No system can be guaranteed to be 100% secure. In the event of a personal data breach that is likely to result in a risk to your rights and freedoms, we will notify the relevant supervisory authority within 72 hours of becoming aware of it, and affected individuals without undue delay where required.
10. Automated decision-making and profiling
We do not use your personal data to make solely automated decisions that produce legal effects concerning you or similarly significantly affect you. Some features of the Service use automated analysis to surface insights about business data you provide, but these are decision-support tools and always subject to human review.
11. Children's privacy
SearchOps is a B2B product intended for professional use. It is not directed at children and we do not knowingly collect personal data from anyone under the age of 16 (or the equivalent age of digital consent in your jurisdiction). If you believe a child has provided us with personal data, please contact us and we will delete it promptly.
12. International users
SearchOps is operated from the United Kingdom but is available worldwide. Depending on where you are located, additional or different data protection laws may apply to you.

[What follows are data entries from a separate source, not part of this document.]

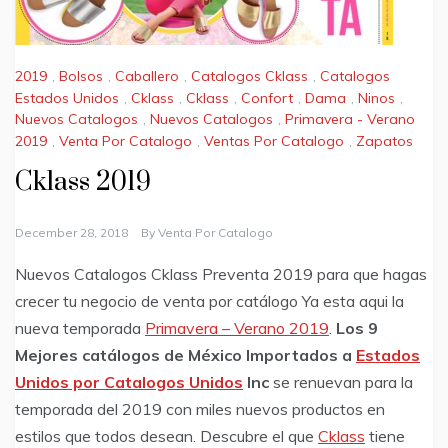
2019
,
Bolsos
,
Caballero
,
Catalogos Cklass
,
Catalogos
Estados Unidos
,
Cklass
,
Cklass
,
Confort
,
Dama
,
Ninos
,
Nuevos Catalogos
,
Nuevos Catalogos
,
Primavera - Verano
2019
,
Venta Por Catalogo
,
Ventas Por Catalogo
,
Zapatos
Cklass 2019
December 28, 2018
By
Venta Por Catalogo
Nuevos Catalogos Cklass Preventa 2019 para que hagas
crecer tu negocio de venta por catálogo Ya esta aqui la
nueva temporada
Primavera – Verano 2019
.
Los 9
Mejores catálogos de México Importados a
Estados
Unidos por Catalogos Unidos
Inc
se renuevan para la
temporada del 2019 con miles nuevos productos en
estilos que todos desean. Descubre el que
Cklass
tiene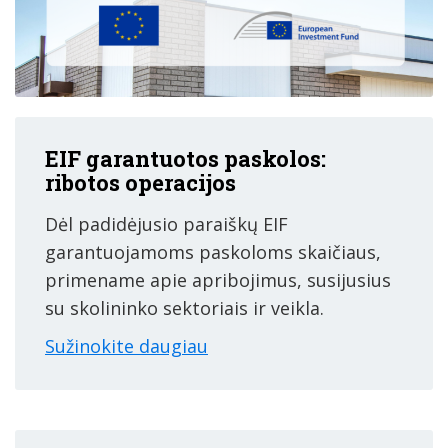
EIF garantuotos paskolos:
ribotos operacijos
Dėl padidėjusio paraiškų EIF
garantuojamoms paskoloms skaičiaus,
primename apie apribojimus, susijusius
su skolininko sektoriais ir veikla.
Sužinokite daugiau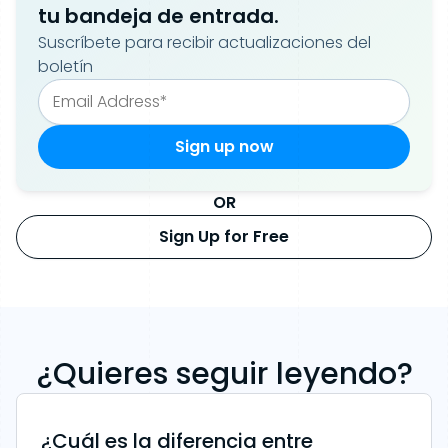
tu bandeja de entrada.
Suscríbete para recibir actualizaciones del
boletín
OR
Sign Up for Free
¿Quieres seguir leyendo?
¿Cuál es la diferencia entre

12.1 European Economic Area
If you are located in the EEA, the EU GDPR applies to the processing of your personal data in addition to the UK GDPR. Your rights are substantively equivalent to those described in section 8. You may contact your local data protection supervisory authority if you have concerns about how we handle your personal data.
12.2 California residents
If you are a California resident, the California Consumer Privacy Act as amended by the California Privacy Rights Act ("CCPA") may give you additional rights, including the right to know what personal information we have collected about you, the right to request deletion, the right to request correction, the right to limit the use of sensitive personal information, and the right to opt out of the "sale" or "sharing" of personal information.
We do not sell your personal information and we do not share it for cross-context behavioral advertising as those terms are defined under the CCPA. To exercise any CCPA right, email info@searchops.co.uk with "CCPA request" in the subject line. We will not discriminate against you for exercising your privacy rights.
12.3 Other jurisdictions
Local data protection laws in your country or region may grant you additional rights that are not expressly listed here. Contact us at info@searchops.co.uk and we will work with you in good faith to honor any valid request.
13. Third-party links
The Service may contain links to third-party websites or services that are not operated by us. This policy does not apply to those third parties, and we encourage you to review their own privacy notices before providing any personal data.
14. Changes to this policy
We may update this policy from time to time to reflect changes in our practices, technology, legal requirements or other factors. When we make a material change, we will notify affected users by email or through the Service at least fourteen (14) days before the change takes effect. The "Last updated" date at the top of this page will always reflect the current version, and prior versions are available on request.
15. Contact
If you have any questions about this policy or how we handle your personal data, please contact us at info@searchops.co.uk or by post at:
SearchOps Ltd
86 Paul St
London EC2A 4NE
United Kingdom
You also have the right to lodge a complaint with the UK Information Commissioner's Office (ICO) at ico.org.uk, or with your local supervisory authority in the EEA. We would appreciate the opportunity to address your concerns directly before you do so.